Les tensions au Moyen-Orient se sont accrues alors que l'Iran estime qu'il est "irrationnel" de poursuivre les négociations de paix avec les États-Unis après les attaques israéliennes.
La déclaration ci-dessus de M. Mohammed Bager Qalibaf - chef de la délégation de négociation iranienne, président du Parlement iranien, le 9 avril, a été faite dans un contexte où Israël a mené les frappes aériennes les plus violentes contre le Liban, tuant des centaines de personnes. Selon lui, ces actions militaires ont violé de nombreuses conditions de l'accord de cessez-le-feu annoncé précédemment.
M. Qalibaf a estimé que dans la situation actuelle, il n'était pas approprié de viser un accord de cessez-le-feu bilatéral ou de mener des négociations. L'Iran a également accusé les États-Unis de violer l'accord en demandant à Téhéran d'abandonner son programme nucléaire.
Pendant ce temps, les États-Unis et Israël ont affirmé que le cessez-le-feu ne s'appliquait pas au Liban.

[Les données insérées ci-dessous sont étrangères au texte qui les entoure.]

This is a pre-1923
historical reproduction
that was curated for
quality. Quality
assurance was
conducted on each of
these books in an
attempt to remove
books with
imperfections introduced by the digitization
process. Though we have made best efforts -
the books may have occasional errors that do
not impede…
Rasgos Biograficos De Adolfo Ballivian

Le Premier ministre Benjamin Netanyahu a déclaré que les attaques se poursuivraient, soulignant qu'Israël était toujours prêt à reprendre la guerre à tout moment.
Le vice-président américain JD Vance a déclaré que l'Iran avait peut-être mal compris la portée de l'accord. Il devrait également diriger la délégation américaine lors des prochaines négociations, bien que la possibilité de maintenir le cessez-le-feu ne soit pas encore claire.
Les désaccords entre les deux parties concernent également le programme nucléaire iranien. Le président Donald Trump a déclaré que Téhéran avait accepté d'arrêter l'enrichissement d'uranium et de transférer les réserves existantes. Cependant, M. Qalibaf a affirmé que l'Iran avait toujours le droit de poursuivre cette activité conformément aux conditions convenues.
Parallèlement aux développements diplomatiques, le conflit se poursuit. Le Hezbollah au Liban a lancé des missiles sur le nord d'Israël en réponse aux attaques qu'il considère comme une violation du cessez-le-feu. De nombreux pays européens, ainsi que le Japon et le Canada, ont appelé à la fin des combats afin d'éviter une crise énergétique mondiale.
L'Iran a également étendu ses attaques contre des installations énergétiques dans la région du Golfe. Le détroit d'Ormuz continue d'être étroitement contrôlé, ce qui perturbe le transport de pétrole et de gaz.
Bien que les États-Unis et l'Iran aient tous deux déclaré la victoire après plus de 5 semaines de conflit, les désaccords fondamentaux n'ont pas encore été résolus, plaçant les perspectives de paix face à de nombreux défis.